For Erika, fusing worlds does not mean confusing them. She believes that the living and the inert coexist, that some corpses retain some kind of life, that appliances and vegetables hold occasionally intelligent conversations, that masks could be faces, who knows. She pays attention to all the things that don’t matter and these worlds reveal the ephemeral to her with mocking show-offery. First her hand rescues them from some vague resting place, introduces them into the new society of impossible objects, tolerates their love and mingling; then her eye guides her camera lens to tell them apart, isolate the elements of complex objects, leaving them free to rebuild themselves in new spaces and gain new meanings.
Erika’s constructions are experiments and her photography documents this activity. For that alone it should be called experimental photography. Behind every object lies a different way of life, each one ages in a different way. The metal of a window frame takes on its own meaning when the glass shatters and arms come to carry it to its grave. A football, swollen sphere of boyhood dreams, gains a mouth and a smile when it is abandoned, airless and breathless, in a neglected yard. The cellulose of a thorn becomes a scaffold where plastic can settle to watch the world go by.
All her life Erika has enjoyed the mysteries of mechanisms. She tore apart her toys and deconstructed their metal hearts. She has always preferred boxes of old devices to altars to the dead. After living for a while in a land where corpses insult the living in bars, she decided to travel to a country where artefacts share citizenship with the human realm. Thus she arrived in a city that is one of the world’s bicycle paradises, populated by centaurs, part human but riding on fragile wheels. She learnt to slip through the open spaces of a place where the landscape is made up of water, earth and mist. The city taught her to look, to discover amputated objects suggesting new stories. A quick-witted mongrel, she made the city her own and set about turning elements of her new environment into protagonists of her worlds. Asthmatic cameras and the broken chains of old bicycles embrace other fragments of pre-decadent worlds and emerge from them, or melt into glass once smashed against cobble stones, or replicate the behaviour of other, vegetable lives. The underworld of the metal and rubber souls of dismantled bicycles expresses the dynamism of a destroyed city that is reconstructing itself through an imagination born of woods and lakes and regenerating itself using left over materials that survived the devastation.

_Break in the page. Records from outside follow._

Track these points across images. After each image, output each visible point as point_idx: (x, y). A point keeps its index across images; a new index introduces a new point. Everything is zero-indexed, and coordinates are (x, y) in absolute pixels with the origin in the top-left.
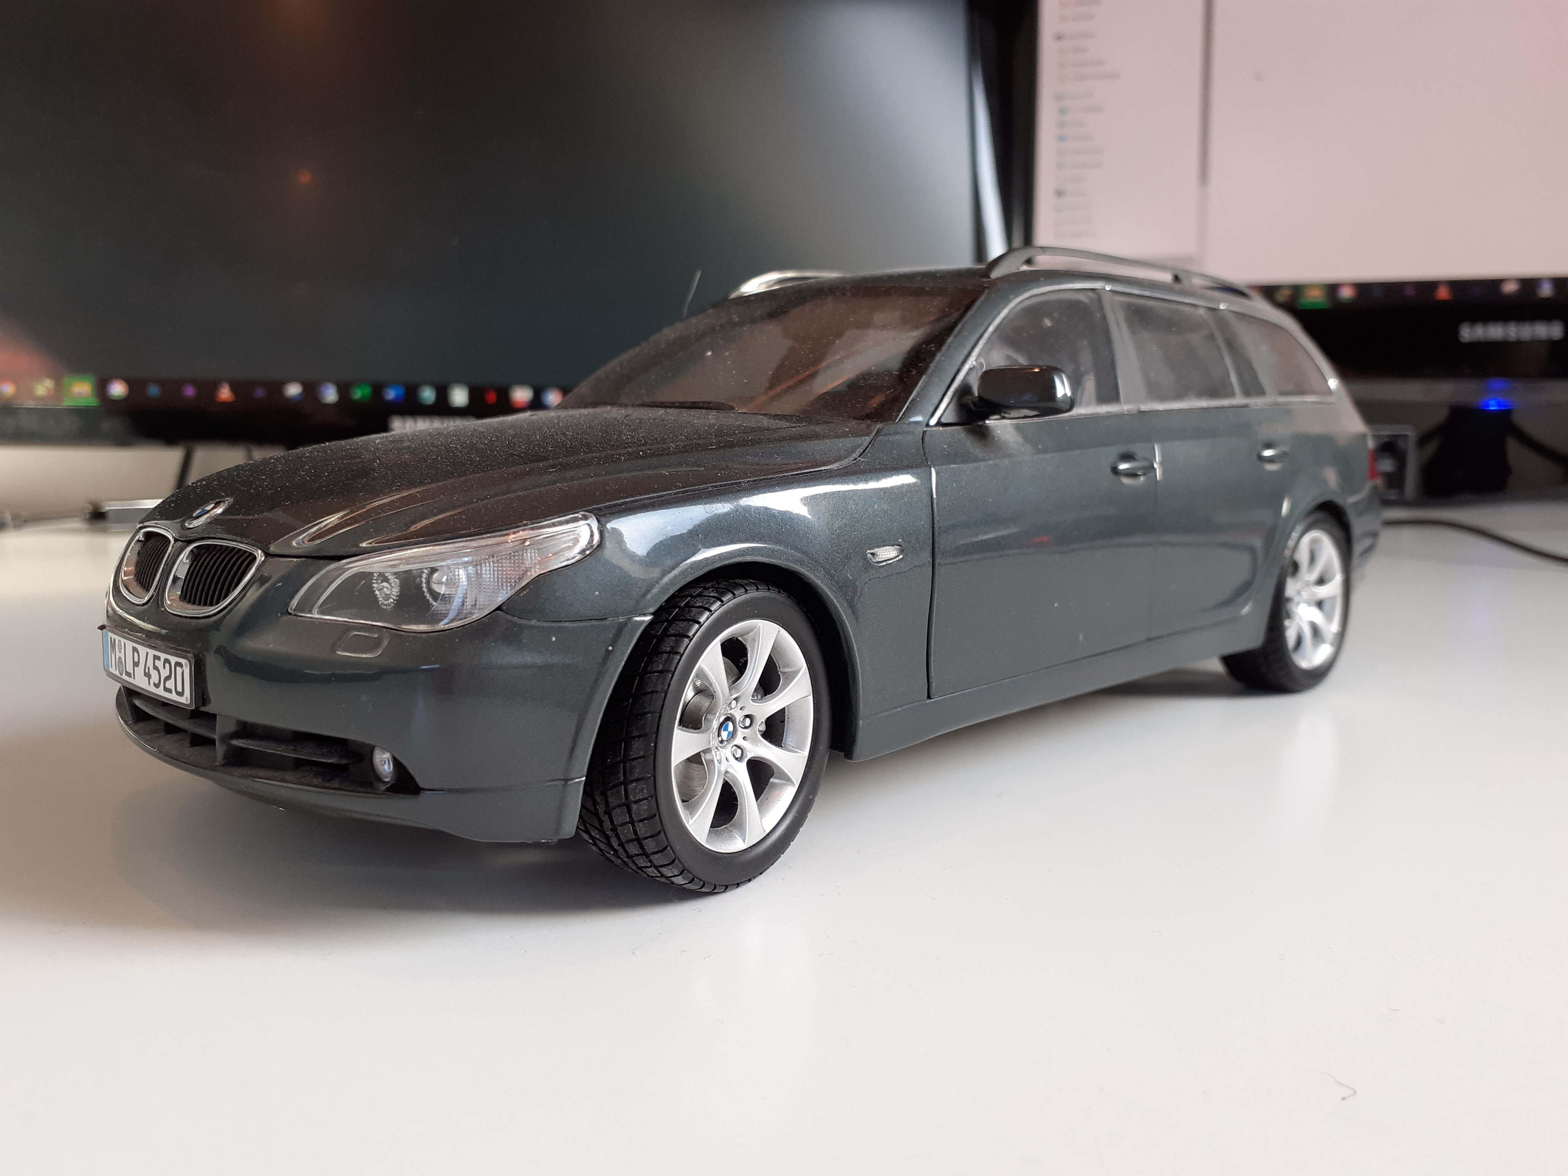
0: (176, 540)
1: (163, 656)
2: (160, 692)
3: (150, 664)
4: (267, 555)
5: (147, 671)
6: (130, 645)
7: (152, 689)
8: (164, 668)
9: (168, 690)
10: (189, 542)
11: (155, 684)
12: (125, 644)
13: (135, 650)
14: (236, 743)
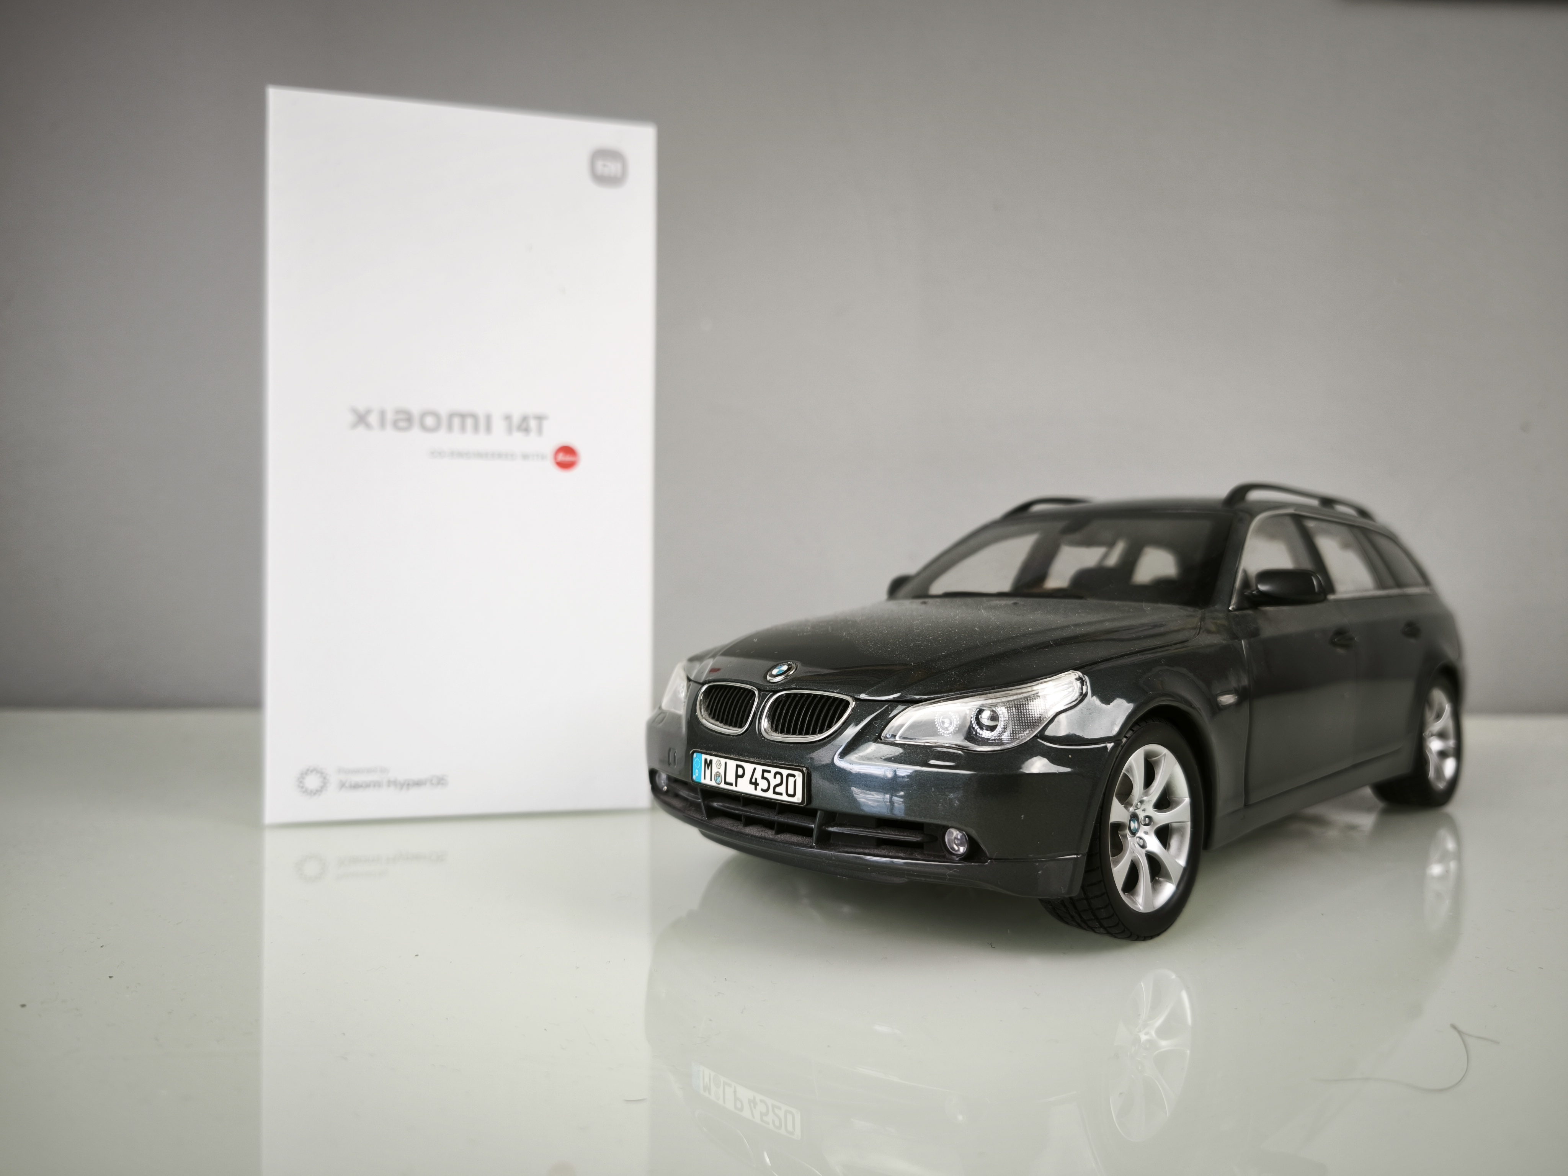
0: (759, 690)
1: (774, 770)
2: (770, 795)
3: (758, 775)
4: (857, 700)
5: (753, 780)
6: (732, 764)
7: (759, 793)
8: (775, 777)
9: (781, 794)
10: (776, 692)
11: (762, 790)
12: (726, 763)
13: (738, 766)
14: (831, 829)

The objects of a newly invented world lie before Erika’s camera. She places them there with all the care of a baroque painter preparing a still life. The difference, however, is that she gives life to things that never lived, removing obvious symbolisms. Rather than the decadence of the vanities, her spaces contain the regeneration of a new objectivity made from time and light. She observes not only glass that lets her see transparently, but also translucent plastic materials with the insolence of the quasi-eternal, and attempts to capture the subtlety of light muddied as it passes through this aristocratic rubbish. Sometimes Erika is tempted to catch these new objects in one unrepeatable image; then she delves into the heritage of wizards and turns the photograph into a unique trace, a proof of the ephemeral nature of these new identities, no less banal than those of natural objects.
In seeking witnesses for her activities, Erika’s chief ally is the sustained gaze of a mind that has always had this sole purpose, made to move and disturb. She is the one who guides us beyond the frontiers of our comfortable world, where we believe objects to be unambiguous.
If you’re looking for affiliations, it should be noted that Erika does not belong to the large tribe of widows of Frida Kahlo, but rather digs up her inspiration from the rubbish tips where forgotten toys can be found in any part of the world.